Photographer Spotlight: Rebecca Mitchell 

Getting To Know The Brilliance Behind The Lens 

Article by Savannah J. Yost

Photography by Erin Kelleher Photography

Originally published in Frederick Lifestyle

Rebecca Mitchell, Frederick Lifestyle's lead photographer, wasn’t planning to become a photographer. It just wasn’t on her radar. In fact, she had never even picked up a professional camera until a few years ago. 

Rebecca graduated from University of South Alabama with a business management degree and an enthusiasm for a future in family business. 

An unexpected turn of events brought her to the picturesque landscape in Maui, Hawaii. Given the opportunity, Rebecca jumped into an internship assisting a wedding photographer on the island. Before long, a fire was lit within her. Holding a camera meant having the ability to capture a moment in time, to savor that moment and then share it with others. And that was like magic. 

Rebecca spent two years in Maui and then gained experience in Alabama before returning to her home state, Maryland. Here, she continued photographing weddings but started to include studio work as well. She gained expertise as she spent time learning more about lighting and setting. She was definitely becoming a full-fledged professional photographer. She jokes, “5 years ago I would not have known how to set up a light stand. [And now] I get so excited about ordering new equipment.”

Photographing in Frederick, Maryland offered a new perspective to Rebecca, who had gotten comfortable with the landscape of Maui, Hawaii. What a contrast, after all: Maui’s white sand beaches to Frederick’s historic brick buildings! 

Rebecca adjusted to the completely different setting, and she enjoyed bringing to life Frederick’s beauty and charm in photographs. 

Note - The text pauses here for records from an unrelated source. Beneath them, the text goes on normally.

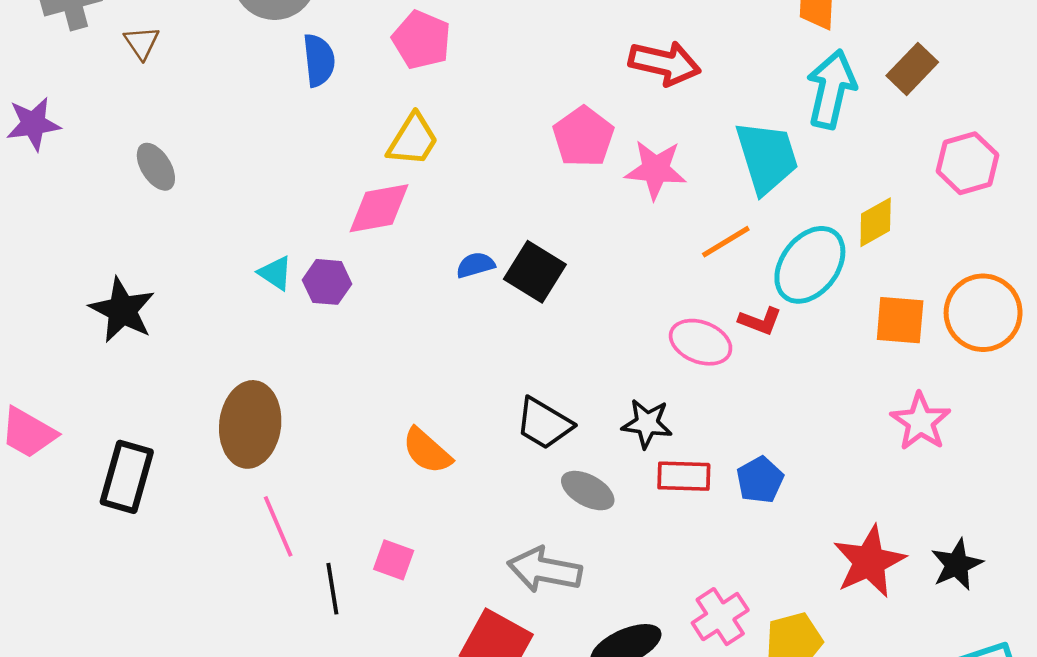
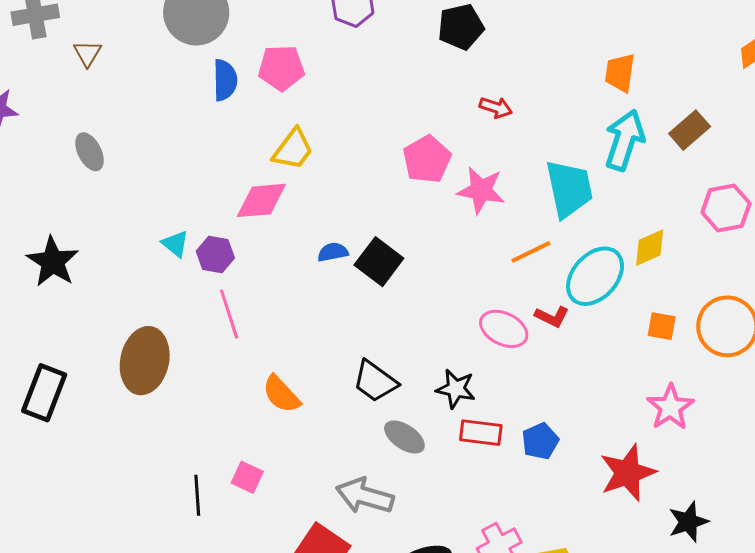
pink pentagon: (422, 40) -> (281, 68), moved, turned -30
red arrow: (665, 63) -> (496, 108), size x0.6
orange square: (900, 320) -> (662, 326), size x0.7
pink line: (278, 526) -> (229, 314), moved
red star: (869, 562) -> (628, 473), moved

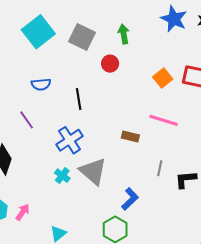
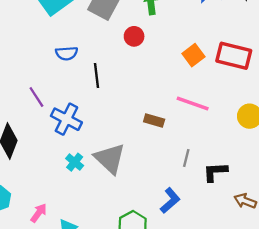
blue semicircle: (41, 84) -> (67, 53), moved
blue cross: (70, 140) -> (66, 119), moved, turned -32
blue L-shape: (130, 199) -> (170, 200), moved
pink arrow: (23, 212) -> (39, 213), moved

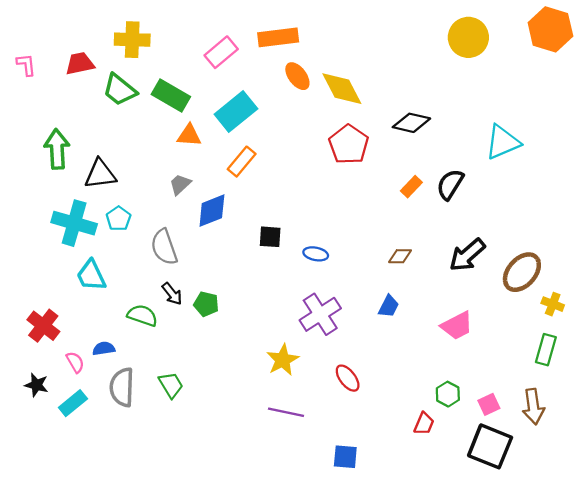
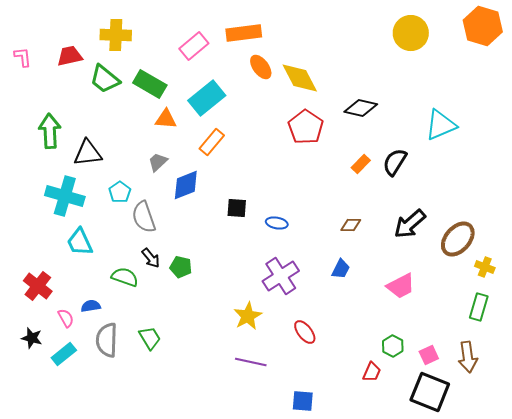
cyan pentagon: (119, 219) -> (120, 192), moved

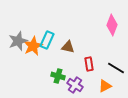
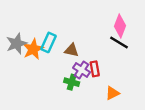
black line: (116, 68) -> (119, 42), moved
green cross: (58, 76) -> (72, 82), moved
purple cross: (75, 85) -> (82, 70), moved

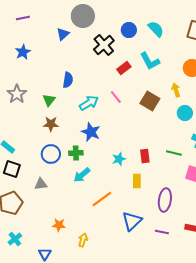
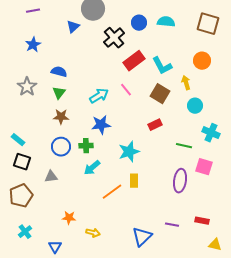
cyan semicircle: (156, 29) -> (166, 22), turned -42
cyan L-shape: (150, 61) -> (162, 66), moved
red rectangle: (124, 68) -> (134, 61), size x1.5
blue semicircle: (68, 80) -> (59, 72), moved, turned -84
blue star: (91, 132) -> (101, 125), turned -30
red rectangle: (145, 156) -> (155, 125), moved, turned 72
cyan star: (119, 159) -> (129, 152), size x1.5
yellow rectangle: (137, 181) -> (134, 181), moved
purple ellipse: (165, 200) -> (180, 181), moved
blue triangle: (132, 221) -> (142, 237), moved
yellow arrow: (83, 240) -> (93, 233), turned 88

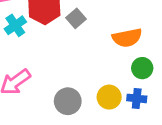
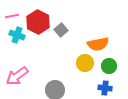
cyan cross: (15, 25) -> (17, 35), turned -35
yellow circle: (109, 97) -> (85, 63), moved

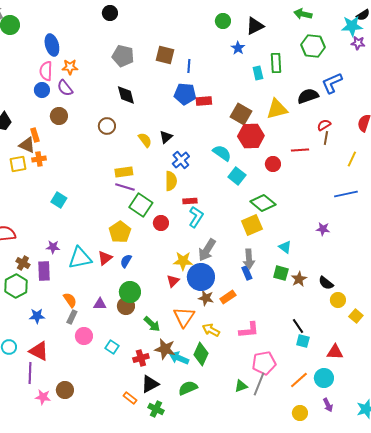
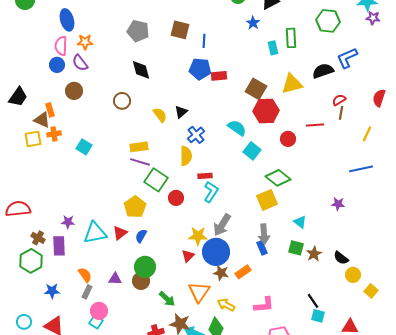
cyan square: (59, 200) -> (84, 147), moved
cyan square: (112, 347) -> (96, 322), moved

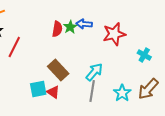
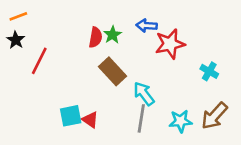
blue arrow: (84, 24) -> (146, 26), moved
brown rectangle: (58, 70) -> (112, 71), moved
cyan arrow: (94, 72) -> (144, 94), turned -78
cyan star: (122, 93) -> (180, 121), turned 30

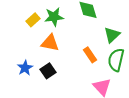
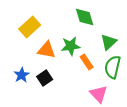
green star: (54, 17) -> (71, 46), moved
yellow rectangle: (33, 20) -> (30, 27), size x1.5

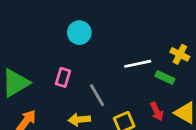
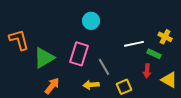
pink rectangle: (63, 77) -> (79, 54), size x1.6
red arrow: (157, 111) -> (147, 71), moved, turned 32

I would be remiss not to mention that although photographing in Frederick is a relatively new thing for Rebecca, Frederick itself is not! Indeed, she grew up in the area, and after moving back a few years ago, she began “rediscovering Frederick as an adult,” as she puts it. 

It may be a small city, but it has everything you need. 

“Downtown Frederick is one of my favorite places to photograph,” Rebecca expresses animatedly. “Parks, creeks, old buildings...It’s like a gold mine for photographers.” 

Rebecca finds deep satisfaction in knowing that her clients leave a session feeling confident. Hoping to focus more on style-focused photoshoots and portraits, she opened an in-home studio recently so that she can provide clients with a custom-style package—something fun, beautiful and out-of-the-box. If you want to be photographed in an open field with flowers, she wants to make it happen. When it comes to her clients, she “want[s] them to feel like the photos portray their personalities and...feel better than they’ve ever felt before in pictures.” 

But Rebecca’s creative genius doesn’t end with photos; in fact, it barely scratches the surface. This remarkable woman is also a master of words. She is currently ghost-writing for a few authors and planning to write and publish her own books. 

Rebecca has a grand vision, and is already working on her transition into the next chapter of her life. She wants to continue with storytelling—through both photos and words—but shift her focus from weddings to make more time for writing. 

To Rebecca, fiction writing means diving into a different world. But even “in fiction you get to tell people's stories because they are based on things you see in real life,” she explains. 

She has a heart for people’s stories and believes that those stories are something we take for granted in many ways. She continues, “Especially nowadays when we get just a highlight reel on social media, we miss the depth of peoples stories. We aren't taking the time to understand people, where they came from, and the work they put into their life.”

Our culture needs stories. Our culture needs to understand what makes people who they are. This would cultivate a deeper understanding of others and would foster empathy. It would enable us to meet people where they are rather than cast judgment right away. She states, “both writing and photography are so powerful in telling others' stories and empowering them with confidence and hope.” 

“We are so much more alike than we think.” 


Tips for a great photo session: 

1) Play some tunes to help you have fun and relax.

2) Have snacks for yourself, so you're not distracted by hunger during the shoot.

3) Wear something that makes you feel good! You will look your best when you feel your best.

4) Choose a photographer you love. Someone you connect with behind the camera is going to help you be yourself in front of the camera.

5) Just enjoy it! Your photo session should be an experience, not just a product. It's a memory to last for years to come!